**Raw data**

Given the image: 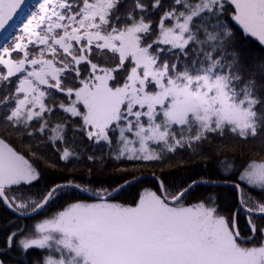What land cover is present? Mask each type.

---

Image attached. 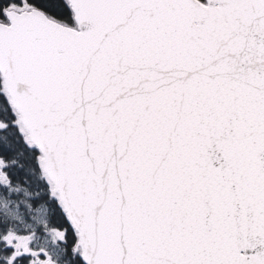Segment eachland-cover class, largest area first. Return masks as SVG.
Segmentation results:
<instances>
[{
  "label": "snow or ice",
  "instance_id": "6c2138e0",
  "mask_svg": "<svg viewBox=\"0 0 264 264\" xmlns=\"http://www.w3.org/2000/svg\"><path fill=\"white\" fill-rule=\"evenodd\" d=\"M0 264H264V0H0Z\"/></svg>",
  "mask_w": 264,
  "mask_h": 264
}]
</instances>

---

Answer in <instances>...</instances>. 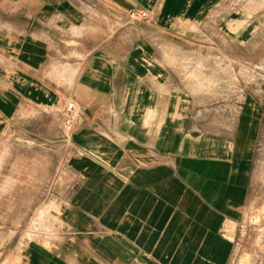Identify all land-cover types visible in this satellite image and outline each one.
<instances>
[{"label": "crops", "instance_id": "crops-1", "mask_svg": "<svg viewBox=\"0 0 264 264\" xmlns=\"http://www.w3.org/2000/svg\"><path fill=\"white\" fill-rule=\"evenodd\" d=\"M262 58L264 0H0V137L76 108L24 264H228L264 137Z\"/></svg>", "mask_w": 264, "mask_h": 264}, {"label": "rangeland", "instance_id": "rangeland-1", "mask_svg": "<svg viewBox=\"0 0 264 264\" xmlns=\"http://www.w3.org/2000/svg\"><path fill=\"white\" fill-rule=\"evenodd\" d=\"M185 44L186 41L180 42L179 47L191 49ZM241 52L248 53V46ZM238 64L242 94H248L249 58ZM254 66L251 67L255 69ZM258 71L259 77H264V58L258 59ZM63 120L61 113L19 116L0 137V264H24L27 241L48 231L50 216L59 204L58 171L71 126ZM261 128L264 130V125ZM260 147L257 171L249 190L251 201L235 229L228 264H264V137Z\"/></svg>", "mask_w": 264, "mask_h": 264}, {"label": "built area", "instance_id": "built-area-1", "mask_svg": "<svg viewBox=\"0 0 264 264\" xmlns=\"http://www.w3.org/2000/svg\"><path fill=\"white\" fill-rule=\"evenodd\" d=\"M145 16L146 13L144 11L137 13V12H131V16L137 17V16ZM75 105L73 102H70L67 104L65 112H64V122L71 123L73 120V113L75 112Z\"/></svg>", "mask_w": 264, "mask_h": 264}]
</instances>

**Request**
Count the lines in the entries above that contain the string "fill", and reply with the number alone.

**Reply**
2